■ Problem description ■
Every line containing "with" should be identified and copied from the data below.
====== Data extracts
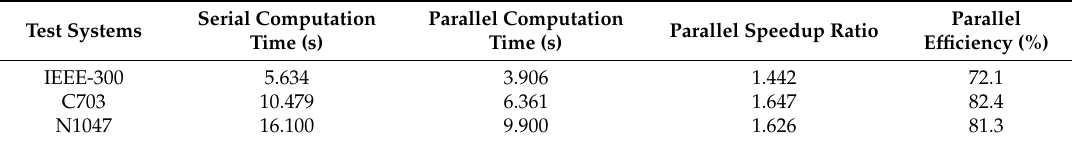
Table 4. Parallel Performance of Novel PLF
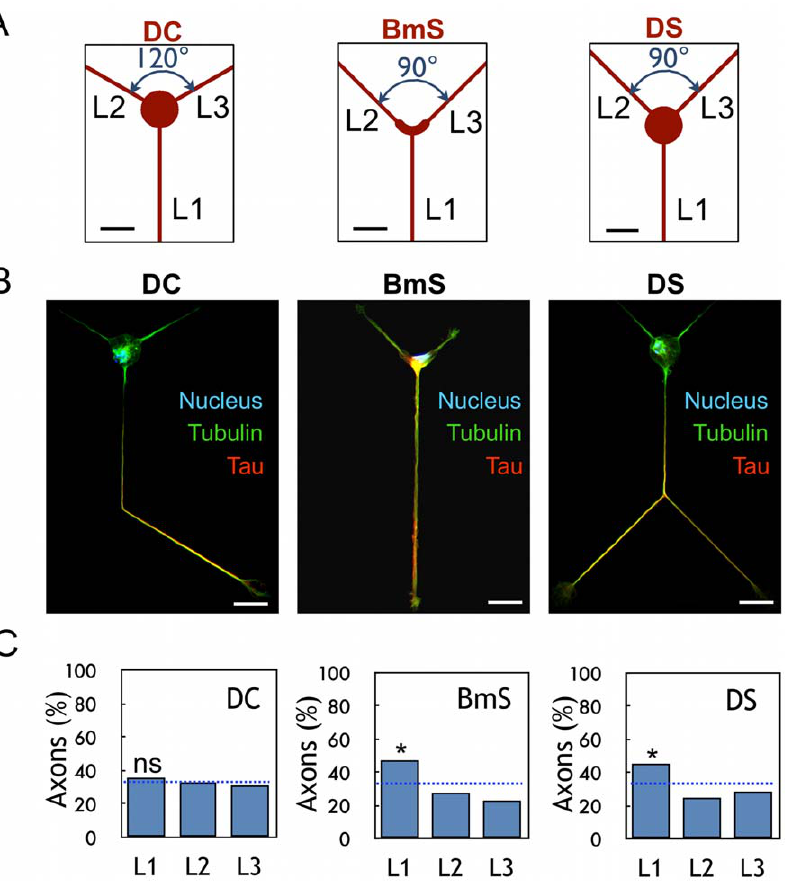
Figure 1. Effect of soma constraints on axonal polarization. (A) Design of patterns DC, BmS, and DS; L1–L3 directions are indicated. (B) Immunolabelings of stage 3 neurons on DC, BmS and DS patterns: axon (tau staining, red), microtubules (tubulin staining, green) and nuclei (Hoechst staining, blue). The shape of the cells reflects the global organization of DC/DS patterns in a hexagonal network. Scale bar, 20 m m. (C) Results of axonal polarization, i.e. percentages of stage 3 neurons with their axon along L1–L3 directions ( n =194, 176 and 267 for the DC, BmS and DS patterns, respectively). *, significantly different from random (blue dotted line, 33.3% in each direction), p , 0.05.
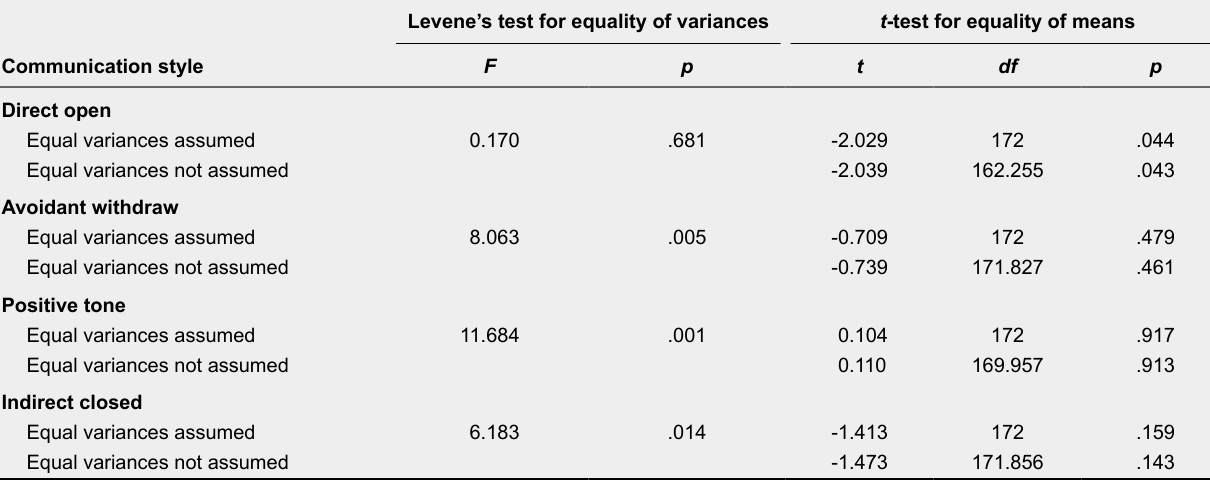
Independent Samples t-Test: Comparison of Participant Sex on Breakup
============
====== Data extracts
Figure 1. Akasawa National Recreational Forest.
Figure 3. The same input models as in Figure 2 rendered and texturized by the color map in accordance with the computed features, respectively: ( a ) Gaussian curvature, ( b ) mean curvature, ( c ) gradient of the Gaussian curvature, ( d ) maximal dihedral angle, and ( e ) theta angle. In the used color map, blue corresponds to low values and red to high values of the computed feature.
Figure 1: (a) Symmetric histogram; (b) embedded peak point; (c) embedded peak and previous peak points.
============
====== Data extracts
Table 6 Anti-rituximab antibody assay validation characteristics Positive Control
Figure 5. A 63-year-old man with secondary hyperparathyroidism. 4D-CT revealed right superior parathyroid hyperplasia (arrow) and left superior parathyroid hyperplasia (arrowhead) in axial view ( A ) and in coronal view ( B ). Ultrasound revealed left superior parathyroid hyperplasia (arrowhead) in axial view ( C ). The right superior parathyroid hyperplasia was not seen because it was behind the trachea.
============
■ Task response ■
Figure 1. Effect of soma constraints on axonal polarization. (A) Design of patterns DC, BmS, and DS; L1–L3 directions are indicated. (B) Immunolabelings of stage 3 neurons on DC, BmS and DS patterns: axon (tau staining, red), microtubules (tubulin staining, green) and nuclei (Hoechst staining, blue). The shape of the cells reflects the global organization of DC/DS patterns in a hexagonal network. Scale bar, 20 m m. (C) Results of axonal polarization, i.e. percentages of stage 3 neurons with their axon along L1–L3 directions ( n =194, 176 and 267 for the DC, BmS and DS patterns, respectively). *, significantly different from random (blue dotted line, 33.3% in each direction), p , 0.05.
Figure 3. The same input models as in Figure 2 rendered and texturized by the color map in accordance with the computed features, respectively: ( a ) Gaussian curvature, ( b ) mean curvature, ( c ) gradient of the Gaussian curvature, ( d ) maximal dihedral angle, and ( e ) theta angle. In the used color map, blue corresponds to low values and red to high values of the computed feature.
Figure 5. A 63-year-old man with secondary hyperparathyroidism. 4D-CT revealed right superior parathyroid hyperplasia (arrow) and left superior parathyroid hyperplasia (arrowhead) in axial view ( A ) and in coronal view ( B ). Ultrasound revealed left superior parathyroid hyperplasia (arrowhead) in axial view ( C ). The right superior parathyroid hyperplasia was not seen because it was behind the trachea.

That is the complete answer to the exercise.